Apfelsine is not archaic. Very widely used today, at least here in the south.
Also, it literally means “Chinese apple” lol
My money’s on it being a pomegranate originally. Apples wouldn’t have existed in the fertile crescent over 2000 years ago. Pomegranates are also messy and look bloody when eating them, fitting the “carnal knowledge” side of the story. I’ve heard other people suggest they could have been dates, but pomegranates seem like a way better fit for the story.
I don’t know why but I want to say persimmon. They’re worth getting tossed out of paradise for atnleast
Except that basically all fruits were apples for a really long time.
https://en.wikipedia.org/wiki/Apple
Etymology
The word apple, whose Old English ancestor is æppel, is descended from the Proto-Germanic noun *aplaz, descended in turn from Proto-Indo-European *h₂ébōl.[3]
As late as the 17th century, the word also functioned as a generic term for all fruit, including nuts. This can be compared to the 14th-century Middle English expression appel of paradis, meaning a banana.[4]
So yes… We have no idea what the fruit actually was. Because all fruit were basically called “apple”.
Good thing there never was any apple because it’s all fantasy improv.

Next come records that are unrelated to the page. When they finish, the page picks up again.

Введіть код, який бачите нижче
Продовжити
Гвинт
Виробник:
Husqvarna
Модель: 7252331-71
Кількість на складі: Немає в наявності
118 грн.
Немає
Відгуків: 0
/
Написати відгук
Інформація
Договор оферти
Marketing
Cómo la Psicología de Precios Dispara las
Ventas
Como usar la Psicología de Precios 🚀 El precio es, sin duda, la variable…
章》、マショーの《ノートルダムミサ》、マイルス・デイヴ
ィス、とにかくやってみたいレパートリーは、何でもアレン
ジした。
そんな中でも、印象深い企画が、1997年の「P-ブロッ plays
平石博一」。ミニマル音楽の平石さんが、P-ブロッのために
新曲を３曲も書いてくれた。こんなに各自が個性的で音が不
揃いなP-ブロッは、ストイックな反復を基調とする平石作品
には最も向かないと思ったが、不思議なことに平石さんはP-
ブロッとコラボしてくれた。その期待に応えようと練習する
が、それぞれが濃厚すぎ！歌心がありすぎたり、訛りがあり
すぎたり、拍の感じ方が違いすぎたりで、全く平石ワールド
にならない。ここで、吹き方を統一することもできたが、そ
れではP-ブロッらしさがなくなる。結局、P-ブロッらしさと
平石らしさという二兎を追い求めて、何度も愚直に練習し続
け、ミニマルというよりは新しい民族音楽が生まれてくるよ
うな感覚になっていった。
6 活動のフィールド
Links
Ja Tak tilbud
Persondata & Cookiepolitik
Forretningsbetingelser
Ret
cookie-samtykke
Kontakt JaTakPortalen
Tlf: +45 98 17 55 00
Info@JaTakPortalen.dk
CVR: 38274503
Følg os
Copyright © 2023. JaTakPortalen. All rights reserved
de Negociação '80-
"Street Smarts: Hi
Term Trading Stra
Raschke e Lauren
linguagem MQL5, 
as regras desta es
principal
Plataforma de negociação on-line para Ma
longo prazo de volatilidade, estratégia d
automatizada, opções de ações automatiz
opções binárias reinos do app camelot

Just decide on a fruit and you are as right as everybody else.
You can still approach the story on its own terms. If we said Captain Sisko drank tea rather than Raktajino, it’d still be wrong, even though Sisko and Raktajino don’t actually exist.
There is a original writer on startrek. They could recon Sisco to a tea lover tomorrow. The Bible is more like meme history, there is no regulating mechanism other than popularity. If you made the apple a banana tomorrow and most people agreed, it would be a banana and you would be right.
Good thing there never was any apple because it’s all fantasy improv.
The validity of the story was never in question for me… I’m atheist. Doesn’t mean we can’t discuss the story for what it is. It’s clear the writers of the story called it an apple because that’s what all fruit would have been called. That’s it. Don’t need to shit on someone else’s belief in the process.
Just like the majority of colors were more or less unnamed in a LOT of cultures until relatively recently.
Edit: Typo
Of course, and I did not shit on any beliefs. I only commented on the phrasing that you chose, namely “what the fruit was”. Even if you were talking about a short story fan fiction this would be the same situation.
The story had dozens of authors and rewrites. There is no correct answer. Possibly some authors and editors would give you different answers. My take is that there is no correct answer to be found and we can’t rely on checking facts of the event.
I like the “magic mushroom” theory.
I won’t say I believe it. But I like it.